The rest of the day proceeded accordingly. While mentally finalizing which stories would receive contracts for the next issue, I lost a heel on a piece of subway grating. I had forgotten to change back into my kicks when walking to reclaim my girls. No problem. Similarly, I didn’t fret that one of my daughters having pooped through all of her emergency outfits while at daycare. I have a washing machine.

At home, I heated up pasta, spooned applesauce into my children and poured myself a glass of Gewürztraminer. The wine was a little too fruity, but passable. After I bathed and bedded the kids, I checked my smart phone for messages from Ray. In one, he had sent a picture of my favorite flowers. In another, he had written that he was counting the days until he returned home. Regrettably, his meeting schedule, combined with the time difference between our locations didn’t allow us to Skype.
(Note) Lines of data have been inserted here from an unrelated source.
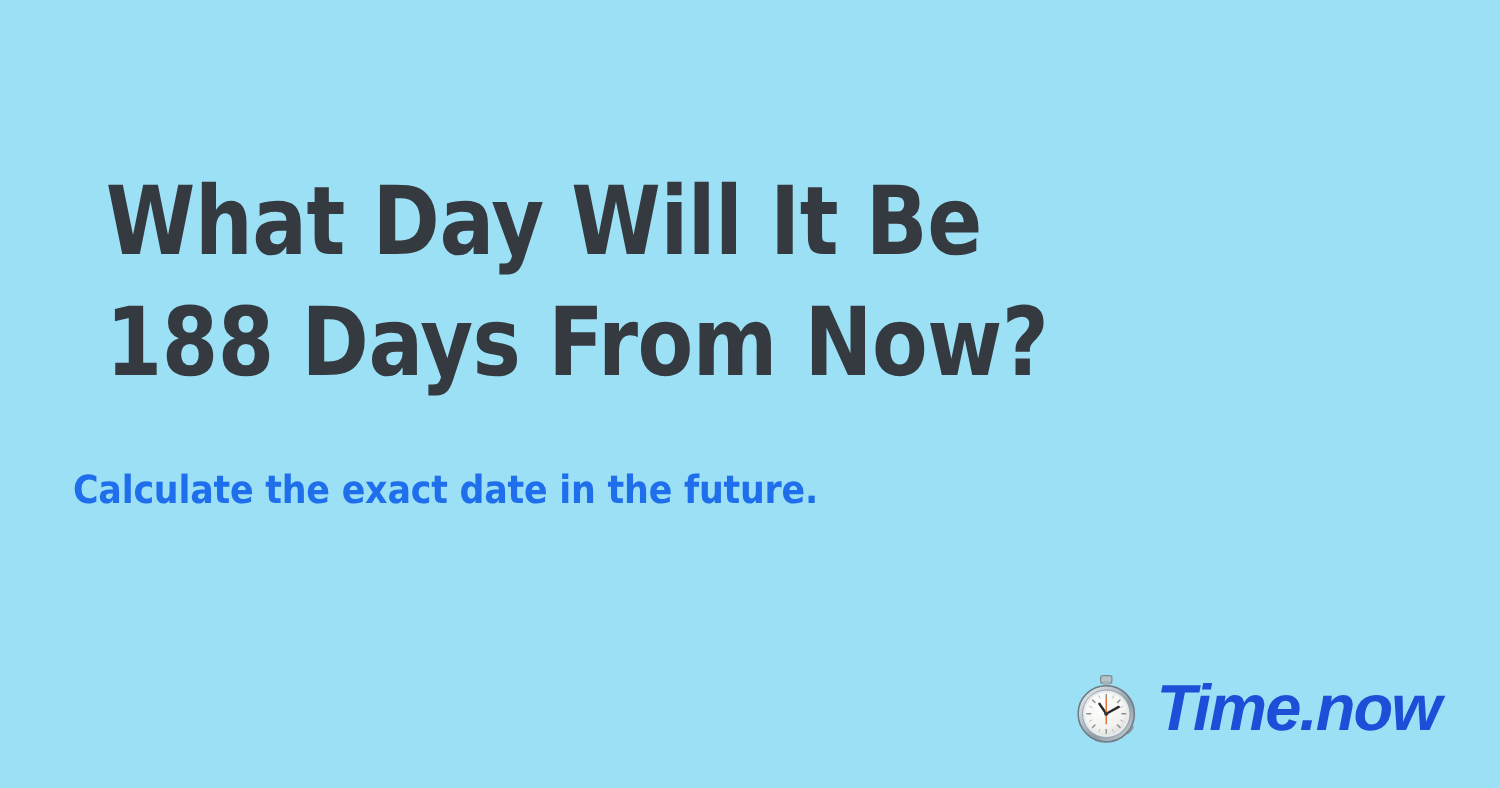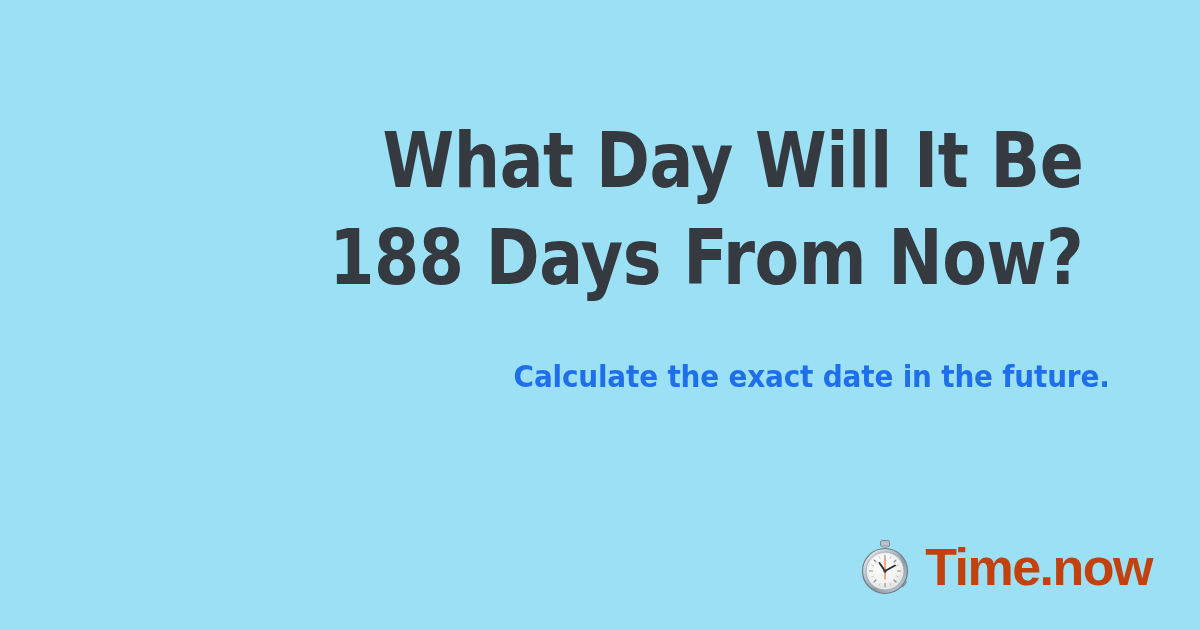--- a/index.html
+++ b/index.html
@@ -18,23 +18,23 @@
     width: 1200px;
     height: 630px;
     background: #9ce0f5;
     box-sizing: border-box;
   }
 
   
   #hero {
     position: absolute;
     left: 0;
-    top: 112px;
+    top: 128px;
     width: 1168px;
-    text-align: right;
+    text-align: left;
   }
 
   #headline {
     margin: 0;
     padding: 0;
     color: #343a40;
     font-family: "DejaVu Sans", "Liberation Sans", sans-serif;
     font-weight: bold;
     font-size: 76px;
     line-height: 97px;
@@ -154,17 +154,17 @@
         <line x1="12.6" y1="26" x2="14.6" y2="27"></line>
         <line x1="20" y1="17.6" x2="21" y2="19.6"></line>
       </g>
 
       <line x1="26" y1="32" x2="36" y2="26.5" stroke="#2b2b2b" stroke-width="1.9" stroke-linecap="round"></line>
       <line x1="26" y1="32" x2="20.5" y2="24" stroke="#2b2b2b" stroke-width="1.9" stroke-linecap="round"></line>
       <line x1="26" y1="20" x2="26" y2="40" stroke="#e8743a" stroke-width="1.2" stroke-linecap="round"></line>
       <circle cx="26" cy="32" r="1.7" fill="#3a3a3a"></circle>
     </svg>
 
-    <span id="brand-name" style="color: #c2410c;">Time.now</span>
+    <span id="brand-name" style="color: #1d4ed8; font-style: italic;">Time.now</span>
 
   </div>
 
 </div>
 
 </body></html>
That night, for a second time, I had trouble sleeping. Maybe I shouldn’t have eaten the pizza that I hadn’t finished the day before. Maybe I had swilled too much thyme tea, a diuretic. Maybe, I was having nightmares about morphing into a murex that was being killed off by a well-meaning, utterly stupid, do-gooder. Fortunately, the cat came back to my pillow. She partially woke up when I lifted her off of my face. Nonetheless, she purred enough to sooth us both to sleep.